Activations and softmax, the curves that bring a network to life

A deep network needs a little bend in it, or every layer just collapses back into one. Here we meet the small functions that add that bend, and then meet softmax, the trick that turns raw scores into honest probabilities. We build both up slowly, assuming you have never opened PyTorch.

First, a couple of words we will lean on

Before we dive in, let us agree on a tiny bit of vocabulary so nothing trips you up later. A neuron is just a small unit inside a network that holds a number. A layer is a row of these neurons working together. A linear layer takes the numbers coming in, multiplies them by some weights, adds them up, and passes the result along. That is it. If you can picture multiplying and adding, you already understand the most common building block in a neural network.

We are going to meet two ideas in this article. The first is the activation, a small function that adds a gentle bend to those numbers. The second is softmax, a function that turns a list of raw scores into a set of probabilities. Both are short, both are everywhere inside a language model, and both become obvious once you see them move. If any of this feels abstract at first, that is completely normal. Stick with it and the interactive plots will make it concrete.

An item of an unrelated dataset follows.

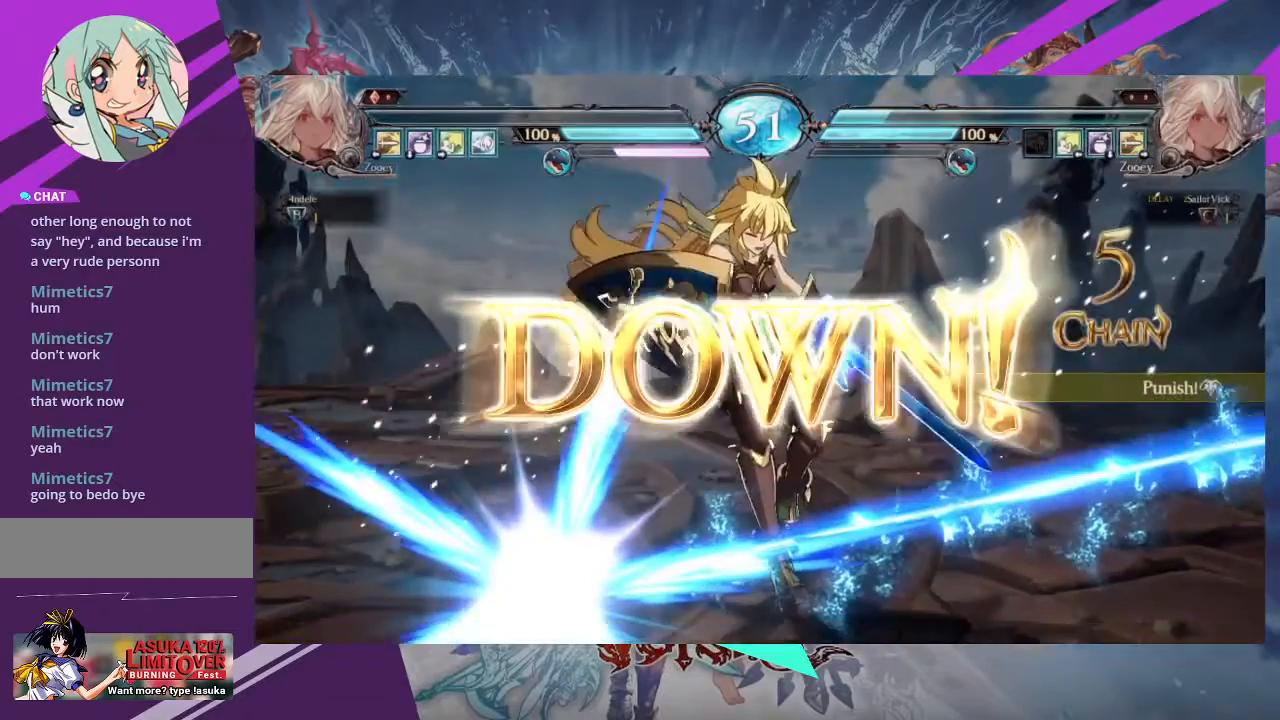
{"buttons": [], "left_stick": "center", "events": [[200, "left_stick", "center"]]}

Why a network needs a curve in it

Here is a surprising fact that motivates the whole topic. If you stack two linear layers directly on top of each other, with nothing in between, you do not get something more powerful. You get one linear layer. The math just folds the two together. You could add ten of them, or a hundred, and they would still collapse down to a single straight-line transformation. All that depth, wasted.

The fix is to slip a small nonlinear function between the layers. Nonlinear simply means “not a straight line”, so the function is allowed to curve. This little function is the activation, and it is applied to each number on its own (one value in, one value out). That curve is what stops the layers from folding together, and it is what lets a deep network represent rich shapes: curves, switches that turn on and off, and interactions between inputs. Without it, depth means nothing. With it, depth means everything.

A few activations you will see by name. ReLU is the simplest: it keeps positive numbers as they are and flattens every negative number to zero, making a sharp hinge at zero. GELU and SiLU (also called Swish) do something similar but smoother. They are nearly a straight line for large positive inputs, and they gently squeeze values toward zero when the input is negative, letting just a little negative signal slip through instead of chopping it off hard. That smoothness is one reason they are the default inside modern transformers.

Here is something you can play with: pick an activation below and watch its curve appear, then read its formula right off the plot. Notice where each one bends and how ReLU’s hard corner compares to the soft, rounded shape of GELU and SiLU.

Loading interactive widget…

GELU and SiLU let a little negative signal through, unlike ReLU which slams everything negative to a hard zero. That trickle of signal helps the network keep learning. One popular variant called SwiGLU, used in LLaMA and Mistral, multiplies a SiLU-gated branch by a plain linear branch to give the network an extra dial to turn.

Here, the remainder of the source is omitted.